What is required: Find each line in the material below that contains the string "many" and copy those lines. The match is case-sensitive.

Supplied records:
----------------------------------------

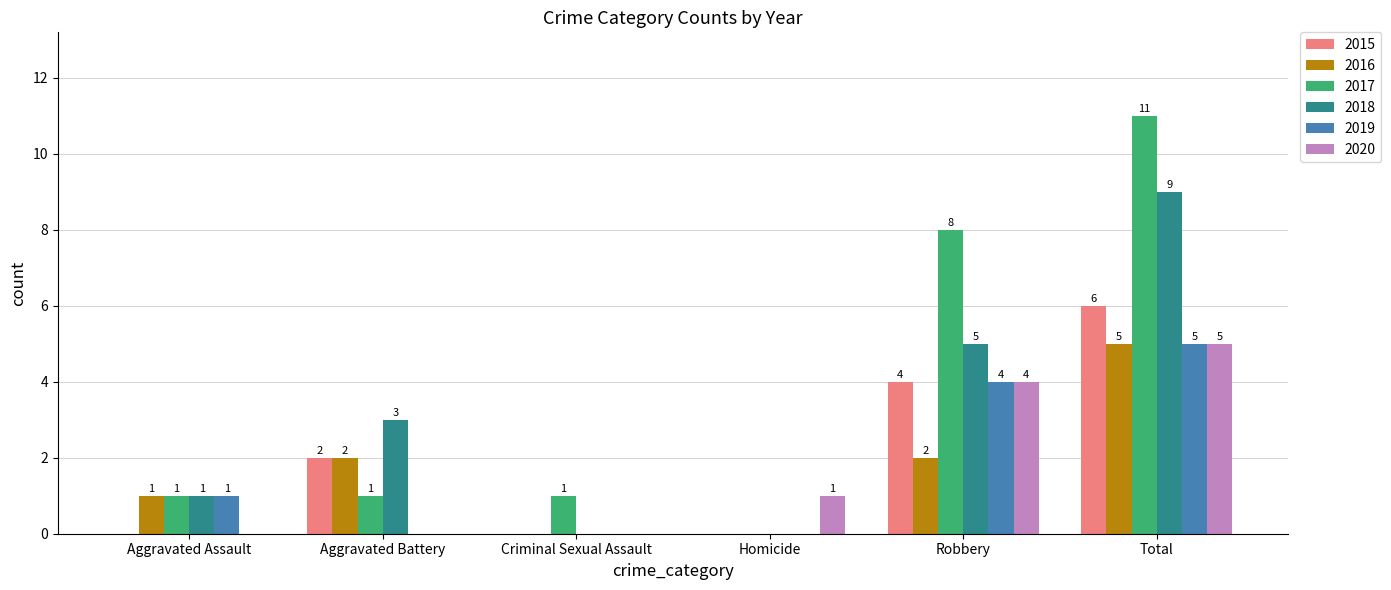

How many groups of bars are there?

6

----------------------------------------

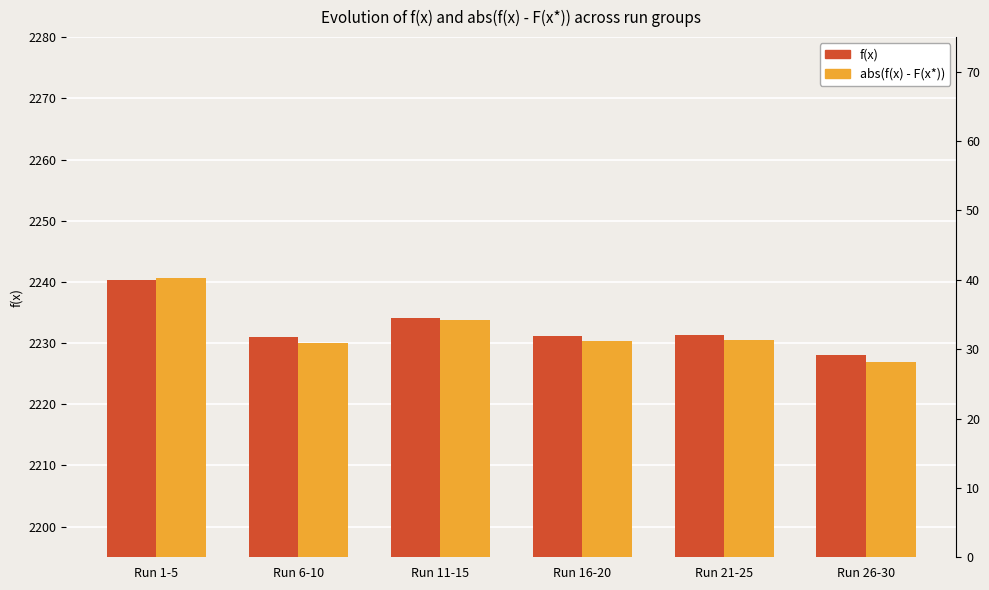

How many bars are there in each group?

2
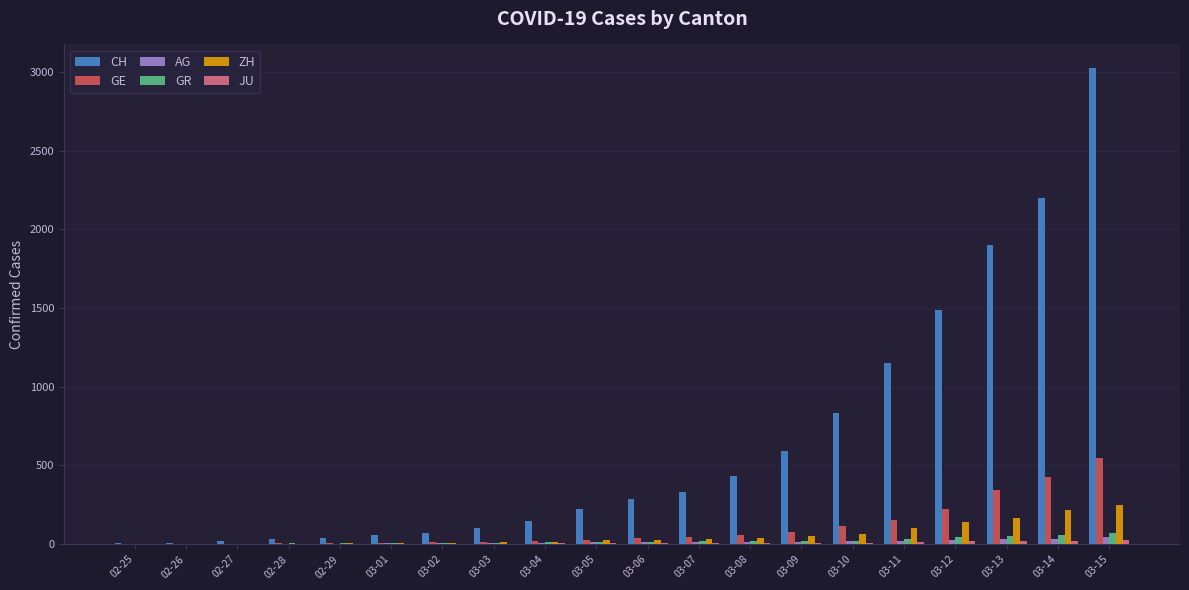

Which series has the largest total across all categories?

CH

----------------------------------------

Answer box:
How many groups of bars are there?
How many bars are there in each group?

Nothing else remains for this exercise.